Researchers followed 88 people who had been infected with the H1N1 influenza A virus, and 300 of their household contacts in Nicaraguan families that had been followed by researchers for a number of years. When a member of the household contracted symptomatic influenza, blood samples were taken to test the rest of the household for the infection.
Researchers measured the pre-existing HA stem antibody levels in the household contacts with an enzyme-linked immunosorbent assay (ELISA) blood tests, with extra blood tests being taken after a period of 30 to 45 days.
Tracking the spread of the flu
To track whether household contacts became infected with influenza, nasal and throat swabs were also collected at the beginning of the study and then every two weeks.
Out of the 300 household contacts, 28 percent became infected with the influenza virus, and 63 percent of these household contacts developed symptomatic influenza.
The aim was to investigate who became infected, and who became sick from the virus. Professor Gordon explained the methods in more detail.

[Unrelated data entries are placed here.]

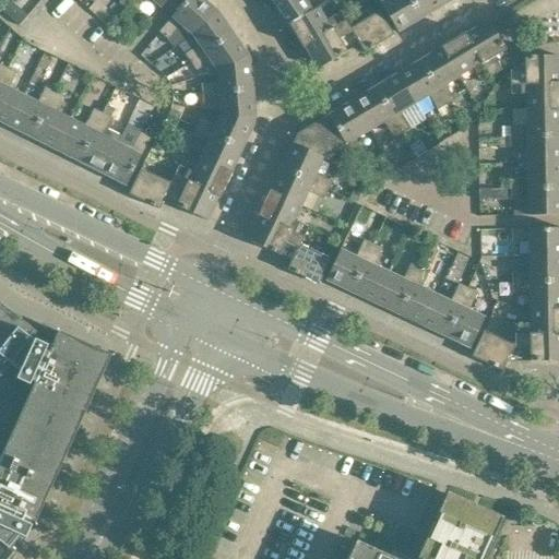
[(27,15),(11,0),(6,0),(0,7),(20,24),(27,15)]
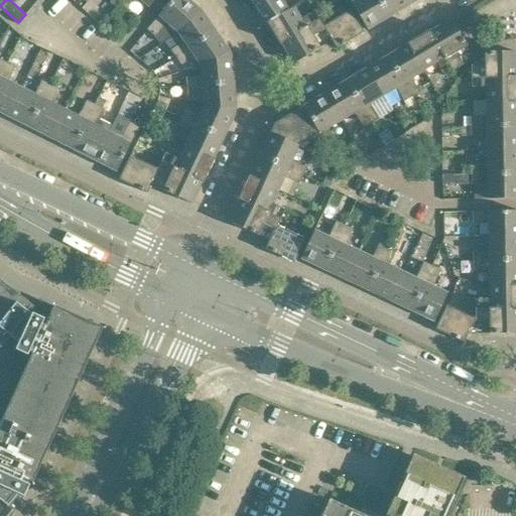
[(139,0),(149,9),(157,0),(122,0),(120,3),(111,13),(117,19),(133,0),(139,0)]
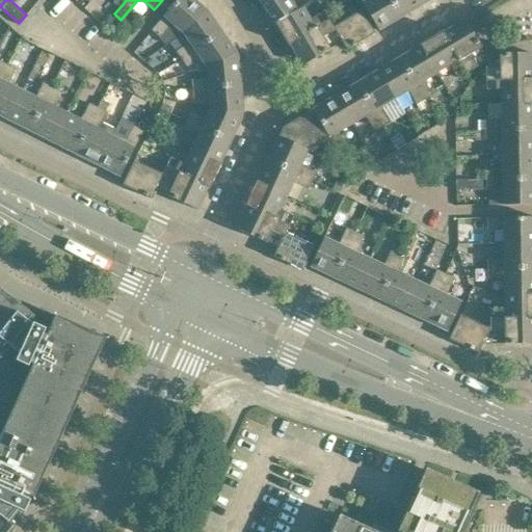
[(184,32),(204,8),(193,0),(178,0),(152,31),(158,37),(171,23),(183,31),(184,32)]
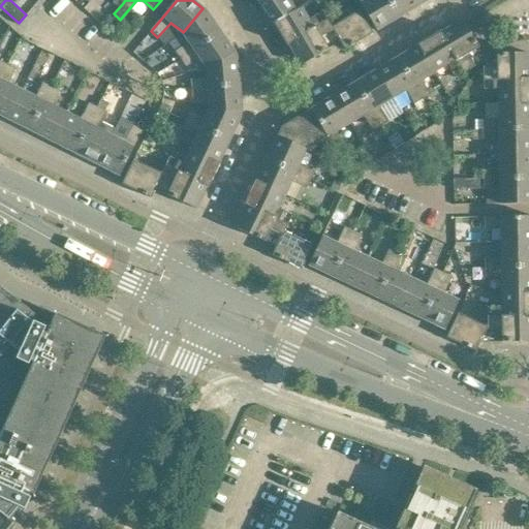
[(273,23),(293,9),(290,4),(286,0),(256,0),(266,13),(269,18),(273,23)]
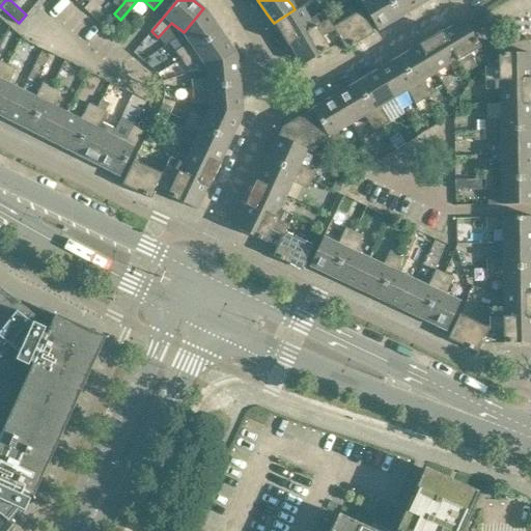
[(400,18),(389,0),(366,0),(361,3),(378,31),(400,18)]
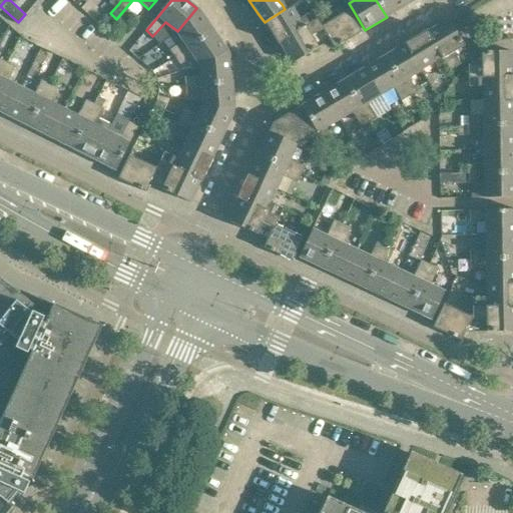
[(407,5),(404,0),(376,0),(387,17),(407,5)]
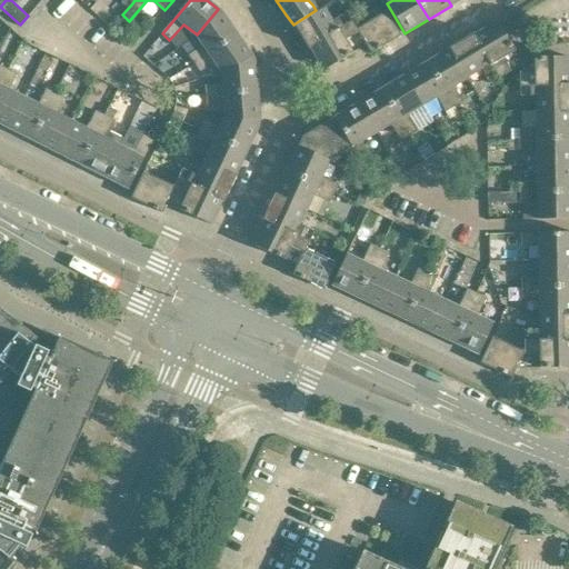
[(333,20),(325,8),(318,12),(316,10),(293,25),(302,39),(333,20)]
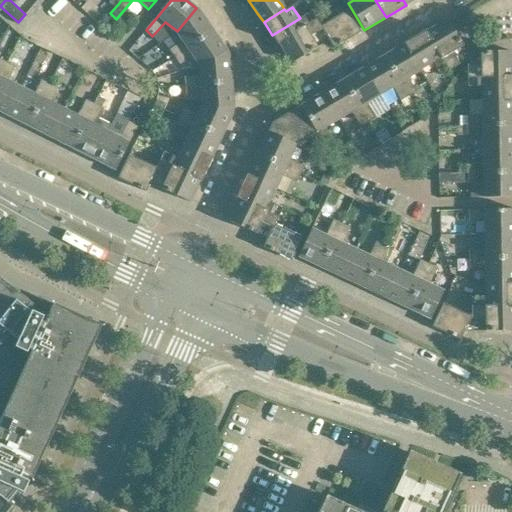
[(176,58),(213,31),(199,11),(196,8),(177,31),(183,40),(169,49),(176,58)]
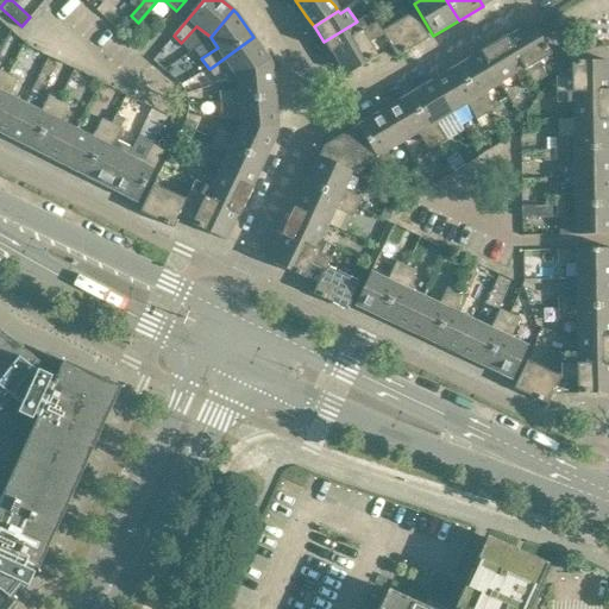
[(336,58),(381,31),(384,29),(372,12),(357,23),(357,22),(324,42),(331,55),(333,54),(336,58)]
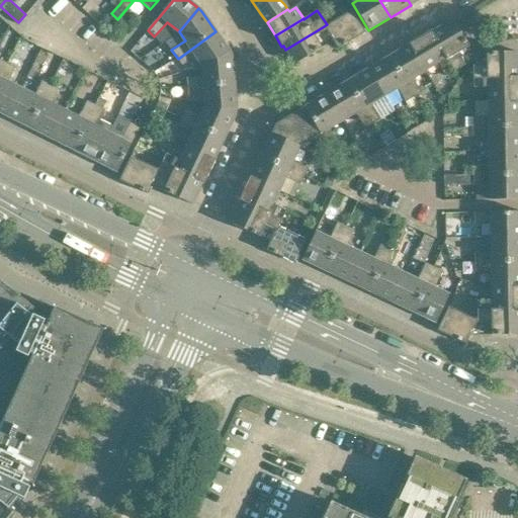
[(364,34),(350,10),(327,24),(324,26),(333,41),(338,50),(364,34)]
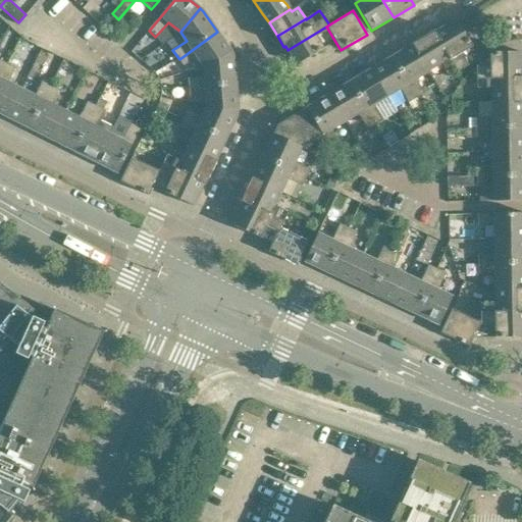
[(467,55),(474,51),(456,20),(434,33),(434,34),(457,71),(471,62),(467,55)]
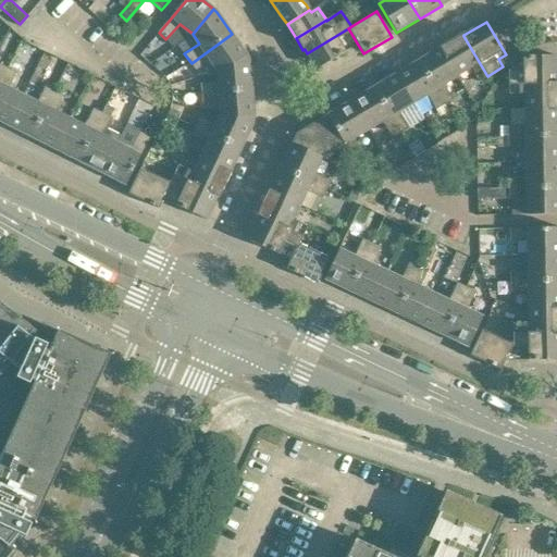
[(317,70),(358,45),(348,28),(307,53),(317,70)]
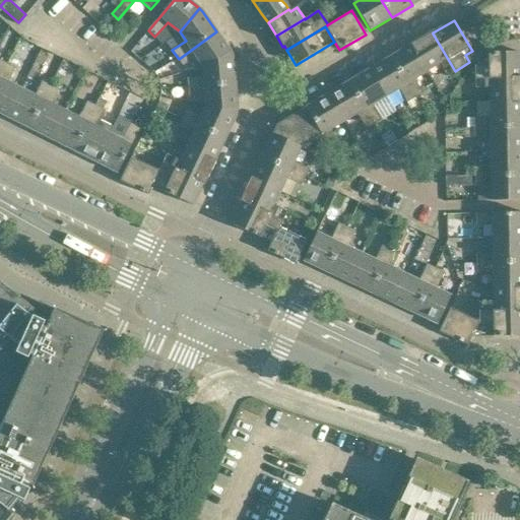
[(232,56),(231,52),(216,31),(179,59),(183,65),(196,56),(202,65),(202,66),(232,56)]
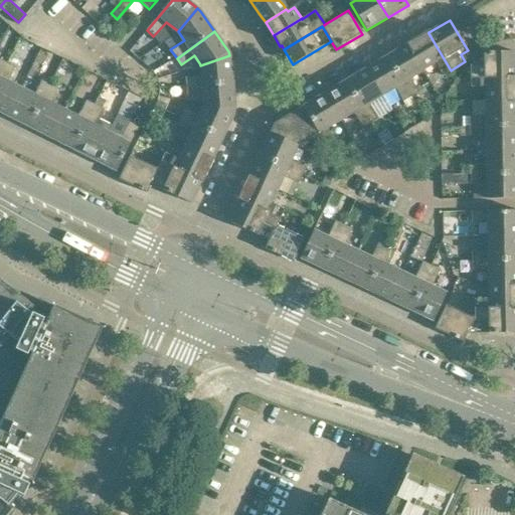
[(428,33),(428,32),(427,31),(406,43),(422,70),(423,70),(423,69),(436,61),(444,75),(451,70),(428,33)]
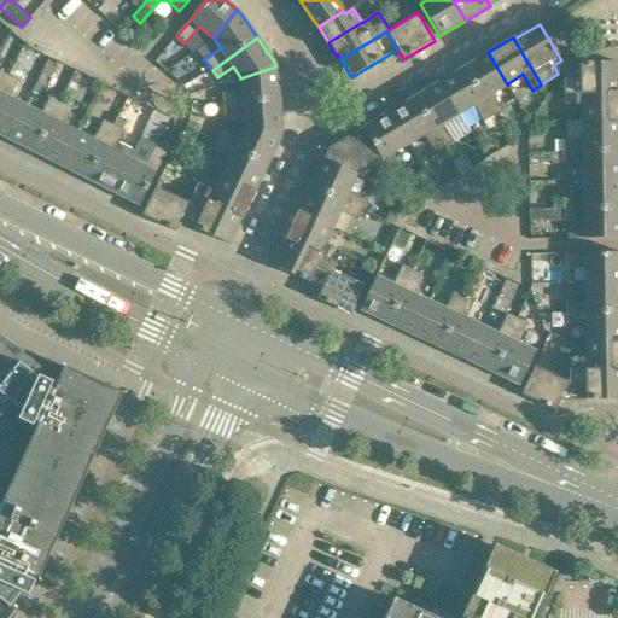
[(507,85),(488,52),(487,53),(488,54),(464,69),(491,116),(502,109),(493,93),(507,85)]
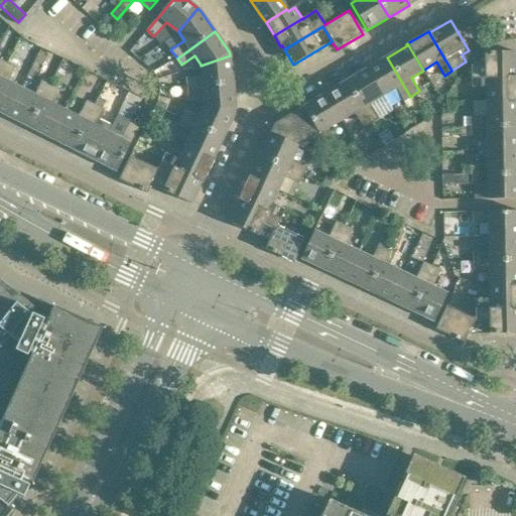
[(515,52),(471,53),(471,79),(515,78),(515,52)]
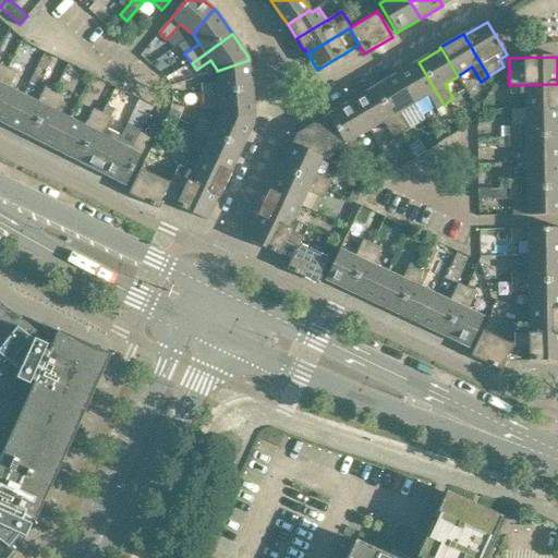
[(253,89),(252,76),(251,64),(249,60),(217,71),(218,82),(201,83),(202,94),(253,89)]
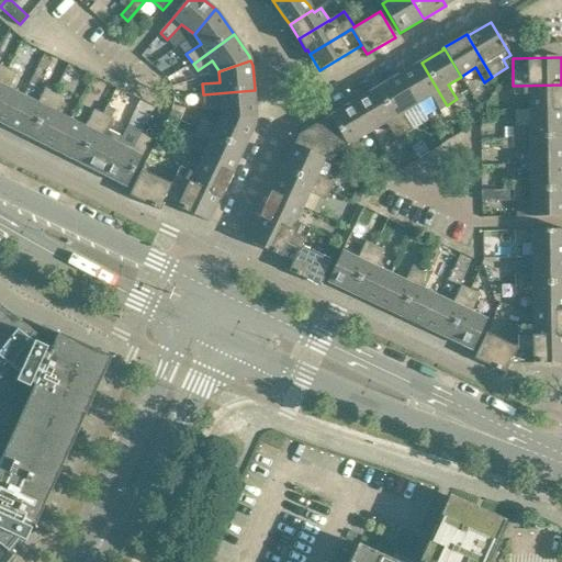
[(447,105),(422,63),(398,76),(416,104),(431,94),(440,110),(447,105)]
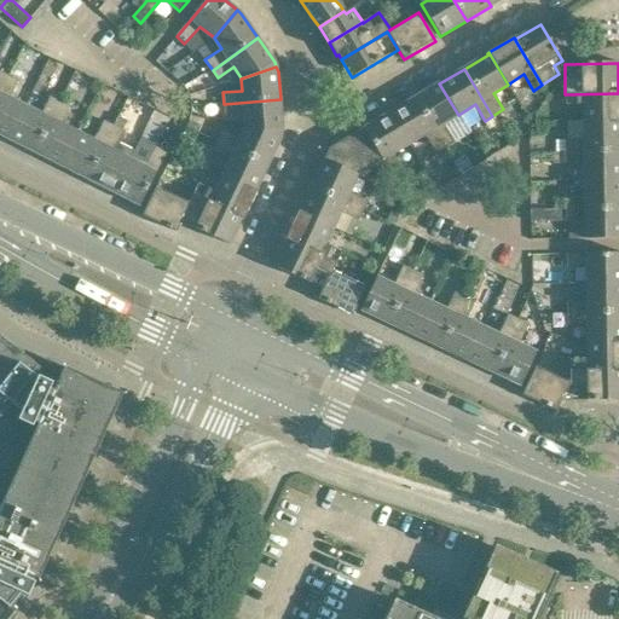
[(0,136),(9,140),(27,105),(10,97),(18,80),(9,75),(0,91),(0,136)]
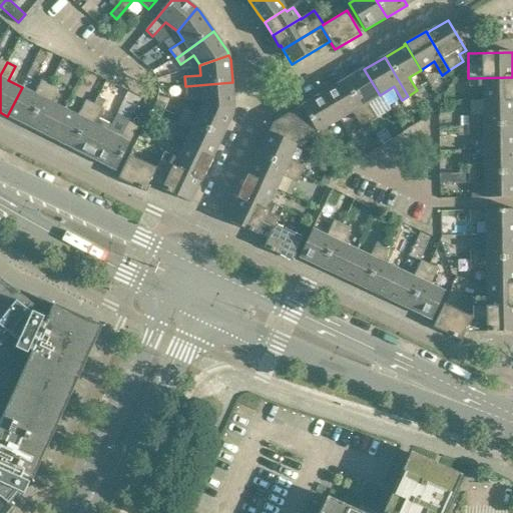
[(100,84),(91,80),(86,91),(102,98),(114,72),(107,68),(100,84)]
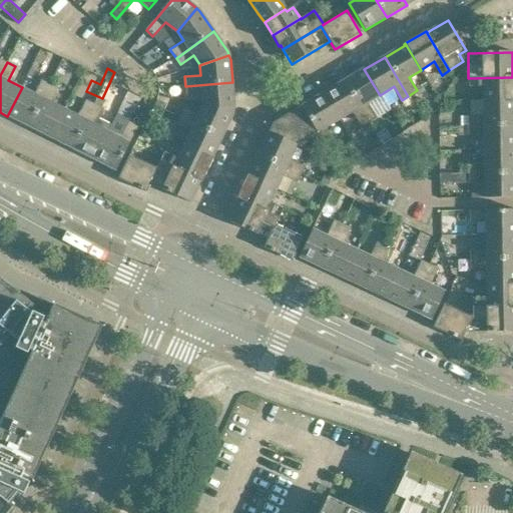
[(380,95),(364,69),(344,81),(368,122),(377,117),(368,102),(380,95)]
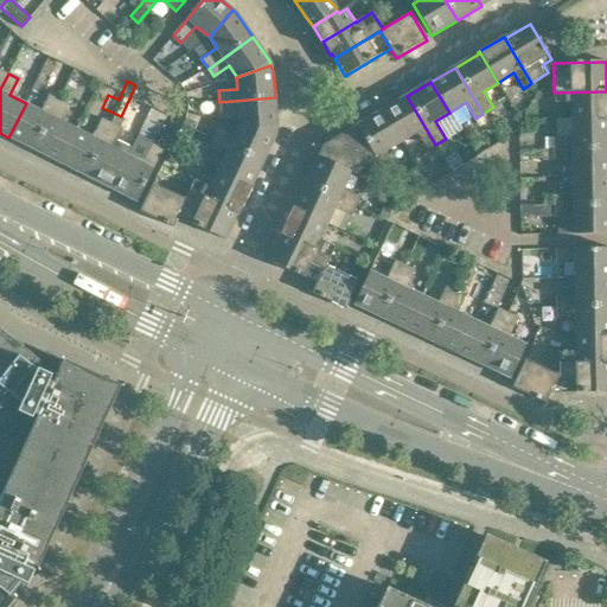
[(59,164),(77,129),(61,121),(74,94),(64,89),(58,98),(59,100),(33,151),(59,164)]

“Once someone in the house has been diagnosed, we go into the household very rapidly and then we followed them for two weeks to see who gets the flu. That way, we can get a blood sample and measure antibody levels pre-exposure and then see if they get infected (and if) they get sick.”
It was discovered that individuals with higher levels of HA stem antibodies were less likely to become infected by the virus. Generally, an antibody concentration of 1:40 indicates that 50 percent of people that have that level of antibody concentration will be protected from the influenza virus.
The study found that a fourfold increase in the amount of stem antibody levels showed a 42 percent reduction in influenza infection rates.
Researchers concluded that the level of HA stem antibodies may be used as a method of protection from influenza.
Florian Krammer, a professor of microbiology at the Icahn School of Medicine at Mount Sinai where the data analysis for the study was carried out, was positive about the direction the study’s results were taking influenza vaccine research.
“While there are caveats and further studies needed, this is good news for the development of stalk-based universal influenza virus vaccines. It seems we are on the right track,” he said.
“An additional finding of this study is that ELISA based readouts can be used as independent correlate of protection. ELISAs are binding assays and do not indicate functionality, but are much easier and quicker than functional assays.”
We were able to show that stalk antibodies do correlate with protection. That is great news as it supports the idea that stalk antibodies may be able to provide protection against influenza and could enable scientists to design a broader, more effective influenza vaccine.”
Aubree Gordon, Senior Author
The study summarizes: “We found that hemagglutinin stalk antibodies are an independent correlate of protection from pandemic H1N1 infection and disease in a natural transmission setting. Further, antibodies measured by ELISA can be used as a powerful correlate of protection and to assess seroconversion, which will be important for novel universal influenza virus vaccine development.”
The researchers note that further studies will be needed to investigate the role of these antibodies in protecting against influenza A (H3N2) and influenza B.
NG, S., et al. (2019). Novel correlates of protection against pandemic H1N1 influenza A virus infection. Nature Medicine. doi.org/10.1038/s41591-019-0463-x.